Copyright © 2016 American Society of Human Genetics. All rights reserved.

Figures

Figure 1
Figure 1
Identification of Homozygous Frameshift Variants in PIEZO2 in Ten Affected Individuals of Four Independent Families (A–D) Pedigrees and Sanger sequencing results of four independent families with homozygous frameshift mutations (A–C) or homozygous exon deletions (D) in PIEZO2. DNA was not available for individuals with gray outline. The unequivocal individual identifier is assembled of family, generation, and individual (e.g., A-III.1). Deletion of a genomic region comprising the PIEZO2 exons 6 and 7 in individual D-II.2 (D) was confirmed by PCR analysis and by identification of the breakpoint region. PIEZO2 exons 5, 6, 7, and 8 were amplified in multiplex with RYR1 exon 93 as PCR-positive control. Breakpoint regions were identified by Sanger sequencing of a long-range PCR product amplified from the genomic region between exon 5 and exon 8. (E) PIEZO2 protein structure and mutations identified: homozygous loss-of-function mutations (black) and dominant gain-of-function mutations for DA3 (blue), DA5 (green), and MWKS (red) are given. Protein isoforms refer to UniProt entry Q9H5I5. Bright regions indicate putative transmembrane domains (approximated scale); blue regions indicate missing or inserted regions in different isoforms.

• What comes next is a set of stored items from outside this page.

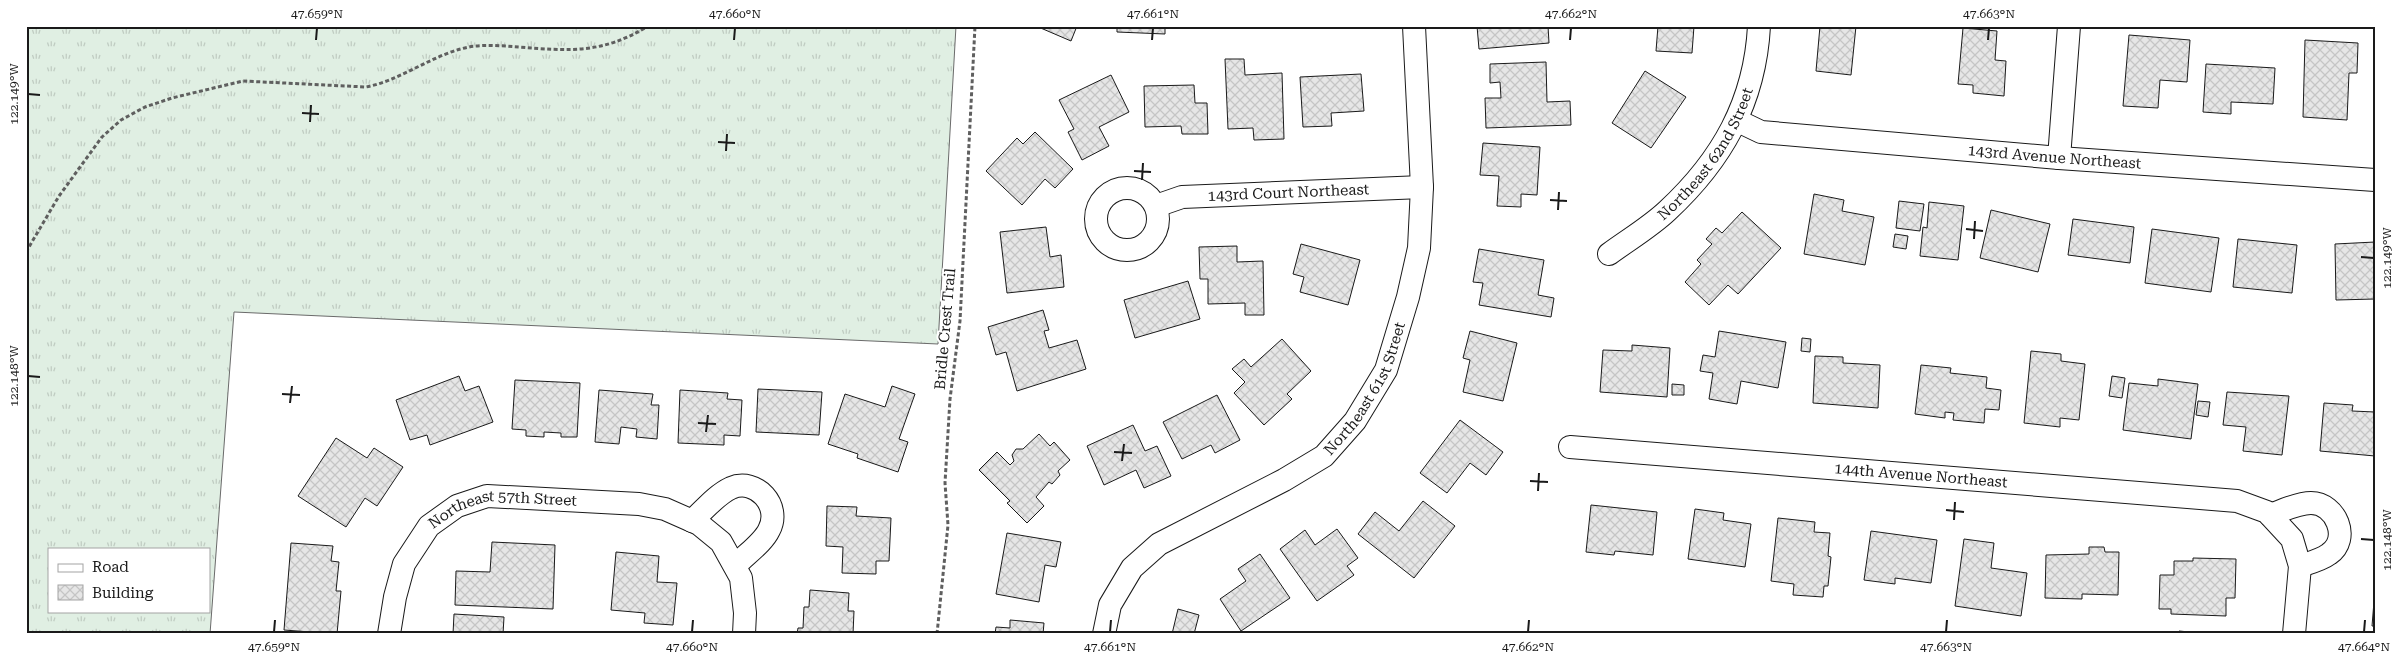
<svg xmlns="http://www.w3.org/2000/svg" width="2401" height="660" font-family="'Roboto Serif',serif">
<defs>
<pattern id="grass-tufts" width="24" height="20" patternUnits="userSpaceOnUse" patternTransform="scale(1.25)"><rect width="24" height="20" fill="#e0efe3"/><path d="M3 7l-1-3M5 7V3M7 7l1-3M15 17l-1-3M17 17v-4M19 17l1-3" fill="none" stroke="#c0ccc2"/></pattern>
<pattern id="building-cross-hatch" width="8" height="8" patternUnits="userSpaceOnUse" patternTransform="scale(1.25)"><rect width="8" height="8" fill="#e6e6e6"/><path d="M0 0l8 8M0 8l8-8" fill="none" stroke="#c5c5c5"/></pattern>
</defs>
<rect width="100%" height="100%" fill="#fff"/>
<path fill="url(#grass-tufts)" stroke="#6a6a6a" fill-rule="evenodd" d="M26,26h930l-18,318 -704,-32 -24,322h-184zM49,549h160v62h-160z"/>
<g fill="url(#building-cross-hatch)" stroke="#1a1a1a">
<polygon points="1036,26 1077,26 1071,41"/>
<polygon points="1117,26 1165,26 1165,34 1117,32"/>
<polygon points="1477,26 1548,26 1549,43 1479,49"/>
<polygon points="1658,26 1694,26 1692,53 1656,51"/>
<polygon points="1820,26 1856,26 1851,75 1816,71"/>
<polygon points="1963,28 1997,31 1995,60 2006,61 2004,96 1973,93 1973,85 1958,84"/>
<polygon points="2129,35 2190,40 2187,82 2160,80 2158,108 2123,106"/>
<polygon points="2305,40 2358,43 2357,73 2349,73 2347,120 2303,117"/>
<polygon points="1225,59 1244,59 1245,75 1282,73 1284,139 1254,140 1253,128 1228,129"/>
<polygon points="1546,62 1547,102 1570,101 1571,125 1486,128 1485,98 1501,98 1500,82 1490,83 1490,64"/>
<polygon points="2206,64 2275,68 2273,104 2231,102 2231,114 2203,112"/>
<polygon points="1645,71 1686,97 1651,148 1612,123"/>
<polygon points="1361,74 1364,111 1331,113 1332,126 1303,127 1300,77"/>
<polygon points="1111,75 1129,112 1099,127 1109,146 1082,160 1068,132 1074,129 1059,100"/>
<polygon points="1194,85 1195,103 1207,103 1208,134 1182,134 1181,126 1145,127 1144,86"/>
<polygon points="1035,132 1073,169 1055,188 1045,179 1022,205 986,171 1017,138 1023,144"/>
<polygon points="1483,143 1540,147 1537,195 1521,194 1521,207 1497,206 1499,176 1480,175"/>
<polygon points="1814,194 1844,200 1842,211 1874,217 1865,265 1804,254"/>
<polygon points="1899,201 1924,204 1920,231 1896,228"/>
<polygon points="1929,202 1964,206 1958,260 1920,256 1923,227 1927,228"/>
<polygon points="1991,210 2050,224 2038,272 1980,258"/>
<polygon points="1742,212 1781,248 1738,294 1728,285 1709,305 1685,282 1701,264 1697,260 1712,244 1706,239 1716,228 1722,233"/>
<polygon points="2073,219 2134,227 2130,263 2068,255"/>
<polygon points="1046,227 1050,257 1061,255 1064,287 1007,293 1000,232"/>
<polygon points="2152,229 2219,238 2211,292 2145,283"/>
<polygon points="1895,234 1908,236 1906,249 1893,247"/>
<polygon points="2238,239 2297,245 2292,293 2233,287"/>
<polygon points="2375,242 2375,299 2336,300 2335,244"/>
<polygon points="1301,244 1360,260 1348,305 1300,292 1304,277 1293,274"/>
<polygon points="1237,246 1237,262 1263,261 1264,315 1245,315 1245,303 1208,304 1208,279 1200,279 1199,247"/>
<polygon points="1479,249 1544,260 1538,295 1554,298 1551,317 1479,305 1483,283 1473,282"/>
<polygon points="1188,281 1200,319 1135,338 1124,300"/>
<polygon points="1043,310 1049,330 1044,331 1049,348 1077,340 1086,369 1017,391 1006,352 996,355 988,327"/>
<polygon points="1470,331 1517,343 1503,401 1463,392 1470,360 1463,358"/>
<polygon points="1719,331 1786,342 1778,388 1741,381 1737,404 1709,399 1713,373 1700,371 1703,355 1715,357"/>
<polygon points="1802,338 1811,339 1810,352 1801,351"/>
<polygon points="1282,339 1311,371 1287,394 1292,399 1264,425 1234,393 1245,382 1232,369 1244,359 1251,367"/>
<polygon points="1632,345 1670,348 1667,397 1600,392 1603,350 1632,351"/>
<polygon points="2031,351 2061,354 2061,361 2085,364 2079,420 2060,418 2060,427 2024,423"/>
<polygon points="1815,356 1843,357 1843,363 1880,365 1878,408 1813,403"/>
<polygon points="1921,365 1951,368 1950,373 1987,377 1986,388 2001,390 1999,410 1985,409 1984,423 1953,420 1954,413 1945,412 1945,418 1915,414"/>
<polygon points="459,376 465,391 479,386 493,422 430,445 427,435 410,440 396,400"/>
<polygon points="2112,376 2125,378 2122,398 2109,396"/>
<polygon points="2158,379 2198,384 2191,439 2123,430 2129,383 2158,386"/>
<polygon points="515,380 580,383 577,437 561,437 561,433 544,432 544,437 526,436 526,430 512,429"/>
<polygon points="1672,384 1684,385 1684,395 1672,395"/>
<polygon points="892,386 915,394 899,439 908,442 898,472 857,458 858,454 828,444 845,394 885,407"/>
<polygon points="758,389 822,392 819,435 756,432"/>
<polygon points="599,390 653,394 651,405 659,405 657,439 636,437 637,429 621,427 619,444 595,442"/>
<polygon points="680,390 728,393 727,399 742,400 740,436 724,435 724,445 678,443"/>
<polygon points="2227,392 2289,396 2282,455 2243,451 2246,427 2223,425"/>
<polygon points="1217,395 1240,440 1215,453 1211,445 1182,459 1163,422"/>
<polygon points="2198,401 2210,402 2208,417 2196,415"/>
<polygon points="2324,403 2353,405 2352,411 2375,412 2375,456 2320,451"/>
<polygon points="1460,420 1503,452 1486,475 1470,463 1447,493 1420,473"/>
<polygon points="1133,425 1145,451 1157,446 1171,476 1144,488 1136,470 1104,485 1087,446"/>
<polygon points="1039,434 1050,446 1054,442 1070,460 1058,471 1060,475 1052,484 1049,482 1036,497 1044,506 1027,523 1007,503 1010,501 979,470 997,452 1010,465 1014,461 1012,455 1016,449 1023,449"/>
<polygon points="336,438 367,458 374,448 403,467 377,506 365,498 346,527 298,496"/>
<polygon points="1423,501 1455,526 1414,578 1358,534 1375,512 1399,531"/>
<polygon points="1591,505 1657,512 1653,555 1615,551 1614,555 1586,552"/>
<polygon points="827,506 857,507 856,516 891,518 889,561 876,561 876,574 842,573 843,547 826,546"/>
<polygon points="1695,509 1724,513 1723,520 1751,524 1745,567 1688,559"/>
<polygon points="1778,518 1815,522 1814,532 1830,533 1828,556 1831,557 1828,586 1824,586 1823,597 1793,595 1794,584 1771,581"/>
<polygon points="1337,529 1358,558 1347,566 1354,575 1317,601 1280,549 1305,530 1315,545"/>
<polygon points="1871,531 1937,540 1931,583 1895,578 1895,584 1864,580"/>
<polygon points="1007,533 1061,542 1056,567 1045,565 1039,602 996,594"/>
<polygon points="1964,539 1994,543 1991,568 2027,573 2021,616 1955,606"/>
<polygon points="492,542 555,545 553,609 455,605 456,571 490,572"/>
<polygon points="291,543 333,546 331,561 339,562 336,591 341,591 337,634 284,630"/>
<polygon points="2089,547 2104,547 2105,552 2119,552 2118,595 2082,594 2082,599 2045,598 2046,555 2089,554"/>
<polygon points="616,552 659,556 657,582 677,583 673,625 644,623 645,613 611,610"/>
<polygon points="1260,554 1290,598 1241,631 1220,599 1246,581 1238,569"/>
<polygon points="2193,558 2236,559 2235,598 2226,598 2226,616 2171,614 2171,609 2159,609 2160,575 2174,575 2174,561 2193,561"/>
<polygon points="2375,589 2375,626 2372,626"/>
<polygon points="810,590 849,593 848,611 854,611 853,634 797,634 798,628 803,628 804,607 809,607"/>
<polygon points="1178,609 1199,615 1194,634 1172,634"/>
<polygon points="454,614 504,617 503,634 453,634"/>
<polygon points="1010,620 1044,623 1043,634 995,634 996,627 1010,628"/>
<polygon points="2179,631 2210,634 2179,634"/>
</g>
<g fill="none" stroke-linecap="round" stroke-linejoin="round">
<defs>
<g id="minor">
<path id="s1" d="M1738,121l23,11 298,26 316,22"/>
<polyline points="2059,158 2069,26"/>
<circle cx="1127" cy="219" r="31"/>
<path id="s2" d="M1156,206l26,-9 240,-10"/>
<path id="s3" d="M1609,254c19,-14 41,-27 58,-43 55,-51 88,-109 92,-185"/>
<path id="s4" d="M1570,447l667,54 30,11 25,27 8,27 -6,68"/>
<path d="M2270,515c12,-4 27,-12 41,-12 25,0 40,36 18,51 -8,6 -20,9 -29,12"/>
<path d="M692,521c12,-11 24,-26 39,-33 25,-11 51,18 38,42 -6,13 -24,25 -34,36"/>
<path id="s5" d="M389,634l6,-37 9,-33 25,-38 28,-20 30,-10 152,8 26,5 34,15 22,18 20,36 4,35 -1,21"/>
<path id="s6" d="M1104,634l6,-29 22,-37 27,-24 125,-64 40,-24 31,-35 31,-51 22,-73 11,-49 3,-61 -8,-161"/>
</g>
</defs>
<use href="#minor" stroke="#1a1a1a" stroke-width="24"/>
<g stroke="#5f5f5f" stroke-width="3" stroke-dasharray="4 2.5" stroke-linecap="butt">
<path d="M26,252l33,-56 43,-59 19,-17 24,-13 27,-9 71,-17 123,6c36,-7 67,-33 103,-40 16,-3 34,-1 50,0 50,4 84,7 129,-21"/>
<polyline points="937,634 948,525 945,483 950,399 960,321 975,26"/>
</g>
<use href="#minor" stroke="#fff" stroke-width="22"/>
</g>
<path fill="none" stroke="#1a1a1a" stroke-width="2" d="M316,40l1,-12M734,40l1,-12M1152,40l1,-12M1570,40l1,-12M1988,40l1,-12M28,94l12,1M302,113l17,1M310,122l1,-17M718,142l17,1M726,151l1,-17M1134,171l17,1M1142,180l1,-17M1550,200l17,1M1558,210l1,-18M1966,229l17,2M1974,239l1,-18M2361,257l13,1M28,376l12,1M282,394l18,1M290,403l2,-17M698,423l18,1M706,432l2,-17M1114,452l18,1M1122,461l2,-17M1530,481l18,1M1538,491l1,-18M1946,510l18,2M1954,520l1,-18M2361,539l13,1M274,632l1,-12M692,632l1,-12M1110,632l1,-12M1528,632l1,-12M1946,632l1,-12M2364,632l1,-12"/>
<g text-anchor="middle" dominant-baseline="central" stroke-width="4" stroke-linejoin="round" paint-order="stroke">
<g font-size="15" fill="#1a1a1a" stroke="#fff">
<text stroke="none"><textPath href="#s3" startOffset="142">Northeast 62nd Street</textPath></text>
<text stroke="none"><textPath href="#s1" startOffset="320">143rd Avenue Northeast</textPath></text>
<text stroke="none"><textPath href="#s2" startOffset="134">143rd Court Northeast</textPath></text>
<text transform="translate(945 329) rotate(-85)">Bridle Crest Trail</text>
<text stroke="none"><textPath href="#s6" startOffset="376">Northeast 61st Street</textPath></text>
<text stroke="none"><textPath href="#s4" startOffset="352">144th Avenue Northeast</textPath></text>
<text stroke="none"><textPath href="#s5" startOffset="196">Northeast 57th Street</textPath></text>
</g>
</g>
<rect width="2401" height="660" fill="none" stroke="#ffffff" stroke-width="55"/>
<rect x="48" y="548" width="162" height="65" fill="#ffffff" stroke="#a3a3a3"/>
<rect x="58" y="564" width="25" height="8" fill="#ffffff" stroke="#a3a3a3"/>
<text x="92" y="572" font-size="15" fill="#1a1a1a">Road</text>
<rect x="58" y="585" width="25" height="15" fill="url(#building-cross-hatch)" stroke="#a3a3a3"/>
<text x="92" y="598" font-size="15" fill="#1a1a1a">Building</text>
<rect x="28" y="28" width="2346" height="604" fill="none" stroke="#1a1a1a" stroke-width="2"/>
<g font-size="12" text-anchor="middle" fill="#1a1a1a">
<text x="317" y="18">47.659°N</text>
<text x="735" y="18">47.660°N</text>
<text x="1153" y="18">47.661°N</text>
<text x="1571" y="18">47.662°N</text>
<text x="1989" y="18">47.663°N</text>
<text transform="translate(14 94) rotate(-90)" y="4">122.149°W</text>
<text transform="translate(2387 258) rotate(-90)" y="4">122.149°W</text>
<text transform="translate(14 376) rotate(-90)" y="4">122.148°W</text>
<text transform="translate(2387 540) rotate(-90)" y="4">122.148°W</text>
<text x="274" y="651">47.659°N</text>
<text x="692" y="651">47.660°N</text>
<text x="1110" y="651">47.661°N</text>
<text x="1528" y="651">47.662°N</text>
<text x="1946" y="651">47.663°N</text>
<text x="2364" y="651">47.664°N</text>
</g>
</svg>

The bottom line shows exons in which homozygous frameshift mutations were identified.
Figure 2
Figure 2
Phenotypic Characteristics of Affected Individuals with Homozygous LoF Variants in PIEZO2 Photographs of individuals with homozygous frameshift variants/exon deletions in PIEZO2. (A) Frontal photographs. Facial muscle weakness was present in some of the examined affected individuals. Note weak facial expression/hypomimia in individual B-III.4 and C-II.2. (B) Foot deformities were present in all examined affected individuals including congenital bilateral talipes equinovarus, pes planus, sandal gap deformity, and other valgus and varus deformities. (C) Common hand abnormalities included arachnodactyly and camptodactyly. Note the characteristic hyperextension of the proximal interphalangeal joint with flexion of the metacarpophalangeal joint of the thumb (duck bill deformity) that was present in the majority of case subjects. (D) Spinal skeletal deformities were present in all affected individuals and have been in part surgically corrected. Affected individuals have a short stature (e.g., A-III.5).
Figure 3
Figure 3
Homozygous Frameshift Variants in PIEZO2 Cause Nonsense-Mediated Decay of PIEZO2 Transcripts Determination of PIEZO2 transcript levels by semiquantitative PCR. RNA was isolated from control and affected individual-derived fibroblasts that were either treated or non-treated with an NMD-inhibiting agent. 300 ng of RNA was reversely transcribed into cDNA. (A) RT-PCR of SRSF6 and PIEZO2. SRSF6 (PCR product size: 253 bp) is a physiological target of NMD used as control. A region spanning exons 51 and 52 of PIEZO2 (28 cycles; PCR product size: 306 bp) was amplified. Both cycloheximide (C) and emetine (E) treatment efficiently inhibited NMD. HPRT1 was amplified as loading control (product size: 168 bp). (B) Quantification of PIEZO2 transcripts. Bars show the mean and standard errors of triplicate NMD inhibition experiments. Asterisks indicate statistical significance (p < 0.05). (C) Oligonucleotides in PIEZO2 exons 12 and 14 were used to coordinately amplify transcripts containing (FL) or lacking (Δ13) exon 13 (38 cycles; FL-PCR product size: 430 bp; Δ13-PCR product size: 199 bp). (D) Δ13 PCR products were Sanger sequenced demonstrating skipping of PIEZO2 exon 13 in presence of the variant c.1550_1552delGCTinsCGAA. Abbreviations are as follows: C, cycloheximide; E, emetine; hom, homozygous; het, heterozygous; FL, full-length; Δ13, delta exon 13 (exon skipping).